HDP eş genel başkanı Mithat Sancar’ın bazı konuşmalarında, muhalefette temel demokratik işbirliğine buyur edilecek herkesin geçmişiyle sıkı sıkı yüzleşmesini şart koşan tutumu eleştirmesi de, Kızıl Orkestra tecrübesinin gönlü ganiliğini hatırlatıyor. Mithat Sancar, yüzleşmenin bir nihai durum olmadığını, onu –kendi kelimelerime söyleyeyim- bir ‘ehliyet-ruhsat’ olarak görmemek gerektiğini söylüyor. Yüzleşme; bir süreç, bir yol, ona göre. Mevcut olağandışılık rejiminde, enine boyuna geçmişi konuşmanın, sağlıklı hesaplaşma yapmanın koşullarının olmadığını söylüyor. Geçmişi konuşmak için normalleşmeye ihtiyaç var ona göre; normalleşme için, geleceği konuşmaya ihtiyaç var. Sanırım şunu da ekleyebiliriz: Geleceği konuşmak, geleceği inşaya yönelik eylemek, zaten bizzat bir hesaplaşmadır. Hesaplaşmanın en sağlam teçhizatını, geleceği inşa deneyimi içinde ediniriz.

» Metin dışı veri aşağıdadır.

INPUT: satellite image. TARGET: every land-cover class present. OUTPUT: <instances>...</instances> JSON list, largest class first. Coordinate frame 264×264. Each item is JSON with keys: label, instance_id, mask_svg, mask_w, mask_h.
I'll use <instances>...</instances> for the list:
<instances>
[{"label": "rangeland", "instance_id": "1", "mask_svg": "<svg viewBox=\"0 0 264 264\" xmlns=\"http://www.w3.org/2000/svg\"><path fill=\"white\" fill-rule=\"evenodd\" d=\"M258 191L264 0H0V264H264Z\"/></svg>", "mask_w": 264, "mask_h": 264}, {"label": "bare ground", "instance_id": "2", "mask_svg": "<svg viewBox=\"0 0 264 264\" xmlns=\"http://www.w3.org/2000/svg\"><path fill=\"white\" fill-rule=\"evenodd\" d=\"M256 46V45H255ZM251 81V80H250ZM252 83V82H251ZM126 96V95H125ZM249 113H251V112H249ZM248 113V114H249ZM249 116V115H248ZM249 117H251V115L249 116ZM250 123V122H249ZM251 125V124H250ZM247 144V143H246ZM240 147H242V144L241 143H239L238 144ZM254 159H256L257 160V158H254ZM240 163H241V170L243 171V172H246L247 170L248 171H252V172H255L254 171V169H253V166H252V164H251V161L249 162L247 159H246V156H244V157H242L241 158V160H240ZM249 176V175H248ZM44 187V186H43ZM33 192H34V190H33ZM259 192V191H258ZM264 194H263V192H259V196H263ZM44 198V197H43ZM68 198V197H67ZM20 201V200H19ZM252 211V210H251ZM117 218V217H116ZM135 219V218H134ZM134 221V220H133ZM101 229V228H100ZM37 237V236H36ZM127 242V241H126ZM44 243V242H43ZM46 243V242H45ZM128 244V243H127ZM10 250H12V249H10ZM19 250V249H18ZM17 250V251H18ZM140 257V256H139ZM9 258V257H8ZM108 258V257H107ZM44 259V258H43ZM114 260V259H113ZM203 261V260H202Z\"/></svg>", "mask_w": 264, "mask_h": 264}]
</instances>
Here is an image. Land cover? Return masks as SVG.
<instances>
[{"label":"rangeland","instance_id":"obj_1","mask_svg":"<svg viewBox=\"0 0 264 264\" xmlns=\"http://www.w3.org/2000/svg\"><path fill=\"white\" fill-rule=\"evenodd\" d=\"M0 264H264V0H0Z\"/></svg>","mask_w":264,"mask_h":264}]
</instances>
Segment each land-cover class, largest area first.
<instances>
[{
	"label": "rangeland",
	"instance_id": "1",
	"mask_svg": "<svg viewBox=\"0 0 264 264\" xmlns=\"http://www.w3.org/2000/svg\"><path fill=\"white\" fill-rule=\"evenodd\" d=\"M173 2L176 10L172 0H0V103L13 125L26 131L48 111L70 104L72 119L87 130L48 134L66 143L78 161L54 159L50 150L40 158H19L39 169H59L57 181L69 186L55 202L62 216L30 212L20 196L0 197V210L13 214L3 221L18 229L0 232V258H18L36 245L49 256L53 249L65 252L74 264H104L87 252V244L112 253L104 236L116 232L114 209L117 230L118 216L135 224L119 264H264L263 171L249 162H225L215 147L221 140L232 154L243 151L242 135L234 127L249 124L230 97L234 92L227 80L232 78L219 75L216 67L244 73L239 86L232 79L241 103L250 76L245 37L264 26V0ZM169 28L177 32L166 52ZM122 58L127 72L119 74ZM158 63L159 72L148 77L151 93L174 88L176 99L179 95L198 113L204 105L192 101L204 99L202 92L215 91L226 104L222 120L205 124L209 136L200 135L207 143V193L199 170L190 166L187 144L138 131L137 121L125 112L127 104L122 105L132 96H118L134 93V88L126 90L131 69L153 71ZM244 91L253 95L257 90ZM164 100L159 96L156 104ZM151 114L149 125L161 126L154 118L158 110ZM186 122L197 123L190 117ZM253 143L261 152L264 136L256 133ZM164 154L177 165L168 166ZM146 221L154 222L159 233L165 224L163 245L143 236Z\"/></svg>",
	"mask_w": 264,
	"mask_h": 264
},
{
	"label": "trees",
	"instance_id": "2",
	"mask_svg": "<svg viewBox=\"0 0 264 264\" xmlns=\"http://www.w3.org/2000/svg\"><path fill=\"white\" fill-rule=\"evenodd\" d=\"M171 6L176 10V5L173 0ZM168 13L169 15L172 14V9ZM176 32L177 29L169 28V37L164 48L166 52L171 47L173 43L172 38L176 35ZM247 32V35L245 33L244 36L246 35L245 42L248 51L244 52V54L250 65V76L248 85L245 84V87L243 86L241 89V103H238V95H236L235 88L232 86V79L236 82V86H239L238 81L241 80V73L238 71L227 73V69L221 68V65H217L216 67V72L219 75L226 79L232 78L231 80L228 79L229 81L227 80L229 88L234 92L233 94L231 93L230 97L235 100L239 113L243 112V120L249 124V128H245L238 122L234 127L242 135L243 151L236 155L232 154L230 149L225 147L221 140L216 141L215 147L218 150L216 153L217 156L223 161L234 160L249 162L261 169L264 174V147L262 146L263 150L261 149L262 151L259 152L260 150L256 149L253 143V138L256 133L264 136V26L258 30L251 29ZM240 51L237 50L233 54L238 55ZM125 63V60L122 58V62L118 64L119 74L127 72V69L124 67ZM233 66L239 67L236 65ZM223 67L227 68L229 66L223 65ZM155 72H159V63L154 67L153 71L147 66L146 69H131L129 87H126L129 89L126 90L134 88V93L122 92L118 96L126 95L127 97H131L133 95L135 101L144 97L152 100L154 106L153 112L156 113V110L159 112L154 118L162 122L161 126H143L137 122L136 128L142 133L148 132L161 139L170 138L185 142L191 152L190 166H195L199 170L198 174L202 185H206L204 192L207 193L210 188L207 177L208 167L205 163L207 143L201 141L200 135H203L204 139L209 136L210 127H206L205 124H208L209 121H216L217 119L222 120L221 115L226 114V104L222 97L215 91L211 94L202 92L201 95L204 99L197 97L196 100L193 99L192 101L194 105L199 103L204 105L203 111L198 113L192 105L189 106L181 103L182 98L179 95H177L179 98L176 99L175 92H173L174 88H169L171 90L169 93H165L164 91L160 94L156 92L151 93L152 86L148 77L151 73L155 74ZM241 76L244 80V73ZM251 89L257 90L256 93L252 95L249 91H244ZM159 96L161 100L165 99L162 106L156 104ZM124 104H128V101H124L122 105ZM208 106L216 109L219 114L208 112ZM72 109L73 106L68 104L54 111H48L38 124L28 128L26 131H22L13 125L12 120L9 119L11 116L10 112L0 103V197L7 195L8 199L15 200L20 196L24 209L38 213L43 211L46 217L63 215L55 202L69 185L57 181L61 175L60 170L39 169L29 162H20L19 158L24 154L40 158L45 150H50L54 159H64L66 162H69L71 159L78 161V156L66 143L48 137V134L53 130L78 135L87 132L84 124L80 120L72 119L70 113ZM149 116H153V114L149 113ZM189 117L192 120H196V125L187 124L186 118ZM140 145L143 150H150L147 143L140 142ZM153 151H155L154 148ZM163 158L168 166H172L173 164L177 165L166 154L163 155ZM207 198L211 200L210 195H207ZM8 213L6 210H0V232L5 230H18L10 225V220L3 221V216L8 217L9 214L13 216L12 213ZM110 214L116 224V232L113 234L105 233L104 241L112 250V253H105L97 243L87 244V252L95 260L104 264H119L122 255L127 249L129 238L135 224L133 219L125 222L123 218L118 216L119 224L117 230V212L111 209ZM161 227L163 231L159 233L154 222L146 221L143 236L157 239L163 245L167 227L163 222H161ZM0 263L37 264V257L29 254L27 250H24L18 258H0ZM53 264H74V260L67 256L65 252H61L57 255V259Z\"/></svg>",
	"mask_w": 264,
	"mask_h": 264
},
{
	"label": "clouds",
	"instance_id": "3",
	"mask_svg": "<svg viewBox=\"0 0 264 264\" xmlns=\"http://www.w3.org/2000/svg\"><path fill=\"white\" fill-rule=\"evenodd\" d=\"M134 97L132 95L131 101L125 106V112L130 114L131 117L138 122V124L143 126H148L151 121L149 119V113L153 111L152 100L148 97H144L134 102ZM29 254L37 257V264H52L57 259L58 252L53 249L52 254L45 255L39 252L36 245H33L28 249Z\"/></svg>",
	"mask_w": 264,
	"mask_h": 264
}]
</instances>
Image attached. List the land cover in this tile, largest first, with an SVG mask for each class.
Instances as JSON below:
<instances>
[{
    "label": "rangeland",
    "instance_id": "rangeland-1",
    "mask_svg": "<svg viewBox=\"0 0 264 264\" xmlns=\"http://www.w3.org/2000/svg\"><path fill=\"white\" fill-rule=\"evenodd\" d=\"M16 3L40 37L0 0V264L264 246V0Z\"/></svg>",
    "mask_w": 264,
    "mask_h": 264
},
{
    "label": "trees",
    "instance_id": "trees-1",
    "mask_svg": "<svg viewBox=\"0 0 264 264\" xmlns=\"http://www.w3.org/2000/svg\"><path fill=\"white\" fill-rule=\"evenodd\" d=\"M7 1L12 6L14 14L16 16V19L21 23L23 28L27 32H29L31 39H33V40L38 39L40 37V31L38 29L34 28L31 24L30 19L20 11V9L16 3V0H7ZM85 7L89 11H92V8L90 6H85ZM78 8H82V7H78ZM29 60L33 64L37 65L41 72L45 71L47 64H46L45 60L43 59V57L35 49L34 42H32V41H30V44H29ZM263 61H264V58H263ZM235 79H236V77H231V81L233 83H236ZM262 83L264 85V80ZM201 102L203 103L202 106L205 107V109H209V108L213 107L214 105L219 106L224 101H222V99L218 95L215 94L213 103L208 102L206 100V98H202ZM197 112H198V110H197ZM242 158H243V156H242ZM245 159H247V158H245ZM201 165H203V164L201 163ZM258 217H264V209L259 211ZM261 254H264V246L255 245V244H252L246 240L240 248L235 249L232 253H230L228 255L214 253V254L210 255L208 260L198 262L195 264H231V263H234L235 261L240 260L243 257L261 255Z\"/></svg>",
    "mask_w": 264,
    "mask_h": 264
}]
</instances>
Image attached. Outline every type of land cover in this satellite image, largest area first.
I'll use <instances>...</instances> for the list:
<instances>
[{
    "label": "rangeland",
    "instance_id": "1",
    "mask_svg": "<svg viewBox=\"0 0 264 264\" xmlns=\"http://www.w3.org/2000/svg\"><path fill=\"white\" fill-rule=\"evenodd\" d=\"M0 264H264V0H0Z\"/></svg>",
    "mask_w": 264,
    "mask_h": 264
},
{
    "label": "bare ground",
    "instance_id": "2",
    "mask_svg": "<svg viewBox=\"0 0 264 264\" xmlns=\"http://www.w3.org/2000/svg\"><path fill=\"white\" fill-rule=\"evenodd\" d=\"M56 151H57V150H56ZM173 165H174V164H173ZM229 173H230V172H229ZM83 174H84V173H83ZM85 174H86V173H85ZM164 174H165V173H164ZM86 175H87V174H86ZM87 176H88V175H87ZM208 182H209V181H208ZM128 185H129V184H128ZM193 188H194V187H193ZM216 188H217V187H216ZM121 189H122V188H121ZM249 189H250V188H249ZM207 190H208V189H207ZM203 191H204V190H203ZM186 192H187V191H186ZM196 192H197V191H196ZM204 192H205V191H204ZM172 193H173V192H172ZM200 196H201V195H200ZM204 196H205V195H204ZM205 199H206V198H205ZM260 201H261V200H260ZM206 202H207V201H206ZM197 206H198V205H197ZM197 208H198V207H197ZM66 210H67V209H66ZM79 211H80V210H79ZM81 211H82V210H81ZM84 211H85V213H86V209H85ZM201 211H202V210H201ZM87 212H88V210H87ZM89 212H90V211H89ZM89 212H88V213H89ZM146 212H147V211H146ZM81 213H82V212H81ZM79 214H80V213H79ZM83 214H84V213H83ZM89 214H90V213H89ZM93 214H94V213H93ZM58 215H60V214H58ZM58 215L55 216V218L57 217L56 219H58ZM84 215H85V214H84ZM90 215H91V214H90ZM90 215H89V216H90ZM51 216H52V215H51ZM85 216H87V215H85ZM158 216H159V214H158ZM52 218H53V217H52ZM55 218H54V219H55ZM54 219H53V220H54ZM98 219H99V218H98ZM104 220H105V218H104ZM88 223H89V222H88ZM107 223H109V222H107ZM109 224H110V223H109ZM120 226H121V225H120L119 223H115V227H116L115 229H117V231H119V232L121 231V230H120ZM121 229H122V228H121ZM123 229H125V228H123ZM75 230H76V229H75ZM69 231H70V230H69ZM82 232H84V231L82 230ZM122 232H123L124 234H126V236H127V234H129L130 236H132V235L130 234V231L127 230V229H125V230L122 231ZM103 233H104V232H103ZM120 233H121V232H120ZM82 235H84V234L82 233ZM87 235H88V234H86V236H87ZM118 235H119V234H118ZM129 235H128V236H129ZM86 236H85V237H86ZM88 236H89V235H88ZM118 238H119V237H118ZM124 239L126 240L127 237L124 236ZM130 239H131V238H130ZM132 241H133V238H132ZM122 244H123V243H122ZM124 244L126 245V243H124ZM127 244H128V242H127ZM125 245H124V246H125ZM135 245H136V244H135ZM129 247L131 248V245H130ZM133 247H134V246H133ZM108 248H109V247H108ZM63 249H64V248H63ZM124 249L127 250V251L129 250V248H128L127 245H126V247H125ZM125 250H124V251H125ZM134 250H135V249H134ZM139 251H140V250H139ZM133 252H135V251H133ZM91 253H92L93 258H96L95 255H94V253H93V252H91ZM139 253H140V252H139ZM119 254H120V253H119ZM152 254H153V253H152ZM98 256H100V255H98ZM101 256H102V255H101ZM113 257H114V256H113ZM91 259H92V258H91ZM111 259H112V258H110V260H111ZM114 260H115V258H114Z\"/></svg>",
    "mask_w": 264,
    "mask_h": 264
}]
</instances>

Mithat Sancar’ın, böyle bir işbirliği zemininde temasın dönüştürücülüğünden bahsetmesi de, Kızıl Orkestra’yı hatırlatıyor bana. Ve o insaniyet kahramanlığı deneyiminin göz ardı edilmemesi gereken bir veçhesini, bir ufkunu hatırlatıyor: “sıradan insanlar” denen insanlarla temas kurabilmek, onlarla konuşabilmek, birlikte bir şey yapabilmek…
[1] Bu deneyimden dokuz yıl önce başka bir vesileyle bahsetmiştim: “Nazilere Karşı Bir Direniş Ağı: Kızıl Orkestra: ‘... Aşağılayan Bakışlarınızla Cezalandırın...’”, Birikim, sayı 277 (Mayıs 2012), s. 58-59.